Consigne A:
D'après l'article sur les 50 ans du RN, combien de députés le parti a-t-il obtenus aux élections législatives de juin 2022 ?
Consigne B:
Pouvez-vous réécrire sous forme de liste, en gardant ses faits principaux, le paragraphe de l'article sur les 50 ans du RN qui commence par « Un an de plus » ?
Consigne C:
Pouvez-vous rédiger la suite de l'article sur les 50 ans du RN, à partir de sa dernière phrase ?

Texte de l'exercice:

━━━━

50 ans du RN : « De l’espoir au pouvoir » en six dates

Le Rassemblement national fête ses 50 ans mercredi 5 octobre. Passé de la présidence de Jean-Marie Le Pen à sa fille Marine, le parti se détache aujourd’hui de son idéologie d’origine et avance ses pions dans l’échiquier politique comme auprès des électeurs. 

En 2011, Marine Le Pen prend la tête du Front national et succède à son père. – Martin Bureau / AFP

Un an de plus. Le Rassemblement national (RN, ex-Front national) fête, mercredi 5 octobre, ses 50 ans. Un colloque, intitulé « De l’espoir au pouvoir » sera organisé le jeudi 6 octobre à l’Assemblée nationale. L’espoir d’achever la stratégie de dédiabolisation du parti, initiée par Marine Le Pen en 2011. Et le pouvoir, de plus en plus prégnant, en particulier depuis les dernières élections législatives en juin 2022, où le RN a obtenu 89 députés. L’absence du cofondateur du parti, Jean-Marie Le Pen, à cet anniversaire marque la volonté de se débarrasser d’un héritage empoisonné. Retour sur l’histoire d’un parti dont la stratégie politique a évolué sur cinq décennies.

━━━━

Entrées du jeu de données:
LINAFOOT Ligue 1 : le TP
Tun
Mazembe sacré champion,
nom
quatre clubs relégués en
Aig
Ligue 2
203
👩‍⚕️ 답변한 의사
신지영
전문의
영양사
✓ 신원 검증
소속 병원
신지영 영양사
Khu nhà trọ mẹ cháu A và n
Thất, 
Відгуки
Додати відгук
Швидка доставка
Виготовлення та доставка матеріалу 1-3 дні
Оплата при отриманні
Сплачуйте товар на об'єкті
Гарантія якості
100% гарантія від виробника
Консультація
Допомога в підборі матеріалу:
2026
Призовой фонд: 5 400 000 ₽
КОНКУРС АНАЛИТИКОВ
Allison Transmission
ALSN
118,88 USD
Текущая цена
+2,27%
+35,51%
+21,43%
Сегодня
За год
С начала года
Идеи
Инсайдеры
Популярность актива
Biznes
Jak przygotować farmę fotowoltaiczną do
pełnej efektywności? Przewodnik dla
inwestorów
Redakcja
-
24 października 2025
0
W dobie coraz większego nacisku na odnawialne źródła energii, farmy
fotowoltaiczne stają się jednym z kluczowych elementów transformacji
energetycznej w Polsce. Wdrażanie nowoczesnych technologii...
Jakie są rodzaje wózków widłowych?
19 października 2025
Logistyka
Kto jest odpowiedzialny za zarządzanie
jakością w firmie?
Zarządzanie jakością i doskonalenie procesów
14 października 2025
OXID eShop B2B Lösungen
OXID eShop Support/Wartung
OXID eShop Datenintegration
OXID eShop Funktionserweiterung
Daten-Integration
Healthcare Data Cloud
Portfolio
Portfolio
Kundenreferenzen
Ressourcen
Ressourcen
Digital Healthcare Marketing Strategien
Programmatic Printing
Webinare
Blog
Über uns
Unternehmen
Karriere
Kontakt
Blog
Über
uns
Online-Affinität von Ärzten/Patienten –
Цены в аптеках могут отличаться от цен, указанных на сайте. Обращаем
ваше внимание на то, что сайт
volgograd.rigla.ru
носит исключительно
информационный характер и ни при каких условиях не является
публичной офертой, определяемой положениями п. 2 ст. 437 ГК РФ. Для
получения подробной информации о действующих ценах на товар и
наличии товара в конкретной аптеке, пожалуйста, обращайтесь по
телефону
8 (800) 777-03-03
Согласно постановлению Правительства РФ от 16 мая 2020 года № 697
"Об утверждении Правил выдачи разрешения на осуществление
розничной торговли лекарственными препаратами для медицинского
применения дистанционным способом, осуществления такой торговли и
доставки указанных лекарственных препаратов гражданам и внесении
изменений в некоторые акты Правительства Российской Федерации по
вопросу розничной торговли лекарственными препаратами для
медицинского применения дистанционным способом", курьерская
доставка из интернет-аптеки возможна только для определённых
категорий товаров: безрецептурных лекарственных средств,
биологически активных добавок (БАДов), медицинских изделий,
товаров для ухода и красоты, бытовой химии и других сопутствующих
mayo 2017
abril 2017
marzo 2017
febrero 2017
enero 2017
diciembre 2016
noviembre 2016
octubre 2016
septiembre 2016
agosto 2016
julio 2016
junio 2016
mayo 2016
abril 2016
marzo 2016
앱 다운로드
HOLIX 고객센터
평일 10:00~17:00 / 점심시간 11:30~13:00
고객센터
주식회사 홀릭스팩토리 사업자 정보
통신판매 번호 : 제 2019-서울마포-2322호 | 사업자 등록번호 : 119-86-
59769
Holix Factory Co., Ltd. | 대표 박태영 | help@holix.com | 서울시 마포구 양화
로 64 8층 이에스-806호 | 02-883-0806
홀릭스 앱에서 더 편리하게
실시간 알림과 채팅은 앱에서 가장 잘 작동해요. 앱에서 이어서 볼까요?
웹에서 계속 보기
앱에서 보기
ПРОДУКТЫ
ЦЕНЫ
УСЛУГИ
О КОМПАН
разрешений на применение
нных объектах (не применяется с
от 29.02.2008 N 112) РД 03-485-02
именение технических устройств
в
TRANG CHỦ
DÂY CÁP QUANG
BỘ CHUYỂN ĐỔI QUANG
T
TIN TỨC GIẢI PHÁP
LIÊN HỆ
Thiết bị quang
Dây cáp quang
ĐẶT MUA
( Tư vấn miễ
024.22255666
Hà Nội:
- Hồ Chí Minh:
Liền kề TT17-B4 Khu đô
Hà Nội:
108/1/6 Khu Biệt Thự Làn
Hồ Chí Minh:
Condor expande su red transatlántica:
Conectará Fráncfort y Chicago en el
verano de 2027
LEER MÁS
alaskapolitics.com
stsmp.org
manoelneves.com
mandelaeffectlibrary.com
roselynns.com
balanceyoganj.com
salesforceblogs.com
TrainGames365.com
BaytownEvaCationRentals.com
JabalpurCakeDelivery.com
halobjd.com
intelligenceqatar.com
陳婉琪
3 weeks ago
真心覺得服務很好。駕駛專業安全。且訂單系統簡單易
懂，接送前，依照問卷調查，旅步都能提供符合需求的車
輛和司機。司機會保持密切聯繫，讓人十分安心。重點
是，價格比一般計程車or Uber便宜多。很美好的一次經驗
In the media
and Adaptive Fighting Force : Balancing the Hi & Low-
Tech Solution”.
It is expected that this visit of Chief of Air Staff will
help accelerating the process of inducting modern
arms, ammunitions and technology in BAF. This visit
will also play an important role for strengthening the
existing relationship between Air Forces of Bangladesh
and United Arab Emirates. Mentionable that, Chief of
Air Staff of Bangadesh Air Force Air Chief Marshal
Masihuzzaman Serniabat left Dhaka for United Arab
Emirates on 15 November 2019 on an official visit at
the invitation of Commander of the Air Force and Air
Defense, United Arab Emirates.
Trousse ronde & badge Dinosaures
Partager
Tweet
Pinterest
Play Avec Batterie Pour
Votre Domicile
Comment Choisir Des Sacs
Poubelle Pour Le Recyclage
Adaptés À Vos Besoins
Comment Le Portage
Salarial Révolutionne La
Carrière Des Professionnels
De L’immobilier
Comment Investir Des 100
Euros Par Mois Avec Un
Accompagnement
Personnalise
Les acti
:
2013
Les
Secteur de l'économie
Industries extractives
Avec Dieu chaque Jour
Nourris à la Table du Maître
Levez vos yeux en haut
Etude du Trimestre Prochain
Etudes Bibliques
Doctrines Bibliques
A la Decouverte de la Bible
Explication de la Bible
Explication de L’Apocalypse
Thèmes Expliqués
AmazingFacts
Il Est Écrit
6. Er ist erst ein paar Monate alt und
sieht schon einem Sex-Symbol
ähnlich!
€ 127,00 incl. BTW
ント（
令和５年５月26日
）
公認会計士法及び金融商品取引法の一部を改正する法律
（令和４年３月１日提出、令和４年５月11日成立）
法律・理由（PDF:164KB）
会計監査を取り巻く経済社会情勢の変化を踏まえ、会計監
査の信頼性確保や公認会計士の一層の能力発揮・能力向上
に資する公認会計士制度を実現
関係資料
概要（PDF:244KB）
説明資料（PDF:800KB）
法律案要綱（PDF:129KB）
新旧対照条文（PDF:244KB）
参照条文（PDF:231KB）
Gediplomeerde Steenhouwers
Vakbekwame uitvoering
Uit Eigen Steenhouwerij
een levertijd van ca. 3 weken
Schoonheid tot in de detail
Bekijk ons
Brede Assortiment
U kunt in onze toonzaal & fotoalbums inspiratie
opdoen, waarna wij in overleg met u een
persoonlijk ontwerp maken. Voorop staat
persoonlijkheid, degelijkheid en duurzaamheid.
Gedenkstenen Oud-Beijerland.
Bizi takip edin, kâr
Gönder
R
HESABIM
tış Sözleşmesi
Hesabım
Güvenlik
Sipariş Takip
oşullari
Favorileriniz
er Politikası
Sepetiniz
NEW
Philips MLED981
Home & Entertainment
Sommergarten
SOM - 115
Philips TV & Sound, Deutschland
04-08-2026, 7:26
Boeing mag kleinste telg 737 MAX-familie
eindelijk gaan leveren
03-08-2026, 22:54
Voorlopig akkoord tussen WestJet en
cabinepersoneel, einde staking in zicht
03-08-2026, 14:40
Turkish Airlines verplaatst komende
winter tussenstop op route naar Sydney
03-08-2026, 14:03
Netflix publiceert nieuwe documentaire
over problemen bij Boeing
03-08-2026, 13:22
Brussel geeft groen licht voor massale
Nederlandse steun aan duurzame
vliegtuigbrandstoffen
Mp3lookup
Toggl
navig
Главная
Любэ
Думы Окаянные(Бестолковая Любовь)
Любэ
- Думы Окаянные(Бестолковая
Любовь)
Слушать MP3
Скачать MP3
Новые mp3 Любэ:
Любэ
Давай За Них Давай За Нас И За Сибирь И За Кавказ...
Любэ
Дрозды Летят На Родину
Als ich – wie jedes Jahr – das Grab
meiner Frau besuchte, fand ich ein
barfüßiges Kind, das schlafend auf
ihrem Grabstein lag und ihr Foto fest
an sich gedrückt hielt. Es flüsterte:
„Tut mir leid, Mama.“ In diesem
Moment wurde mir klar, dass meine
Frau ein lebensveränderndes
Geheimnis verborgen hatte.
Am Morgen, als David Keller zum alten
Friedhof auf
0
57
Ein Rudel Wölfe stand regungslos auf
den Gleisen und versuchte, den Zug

━━━━

Résultat A:
89 députés.

Résultat B:
- Le Rassemblement national (ex-Front national) fête ses 50 ans le mercredi 5 octobre.
- Un colloque intitulé « De l'espoir au pouvoir » doit se tenir le jeudi 6 octobre à l'Assemblée nationale.
- L'espoir : achever la stratégie de dédiabolisation du parti, lancée par Marine Le Pen en 2011.
- Le pouvoir : de plus en plus prégnant, surtout depuis les législatives de juin 2022, où le RN a obtenu 89 députés.
- Le cofondateur Jean-Marie Le Pen est absent de l'anniversaire, signe d'une volonté de se débarrasser d'un héritage empoisonné.
- L'article retrace l'évolution de la stratégie politique du parti sur cinq décennies.

Résultat C:
5 octobre 1972

« Le Front national pour l’unité française » (FNUF) est créé le 5 octobre 1972. Il est cofondé par des membres de divers groupes nationalistes, à l’instar de l’Ordre Nouveau, un mouvement de jeunes néofascistes qui prône des actions violentes pour propager ses idées. Parmi eux, Jean-Marie Le Pen, ancien député poujadiste, nostalgique de Vichy, est choisi pour présider cette nouvelle alliance des mouvements d’extrême droite. 

A sa création, le FN se compose de trois tendances politiques différentes. D’abord, le groupe national-populiste, porté par Le Pen père, que l’on surnomme aujourd’hui « le Menhir ». Cette famille est marquée par les événements de mai 68 et le mouvement de décolonisation. Le parti intègre également l’Ordre nouveau, qui prône l’abolition des syndicats, des partis politiques et des élections. Enfin, le FN comprend des anciens miliens pétainistes, comme François Brigeau ou Léon Gaultier, ou encore certains Waffen-SS, à l’image de Pierre Bousquet, membre de la division Charlemagne.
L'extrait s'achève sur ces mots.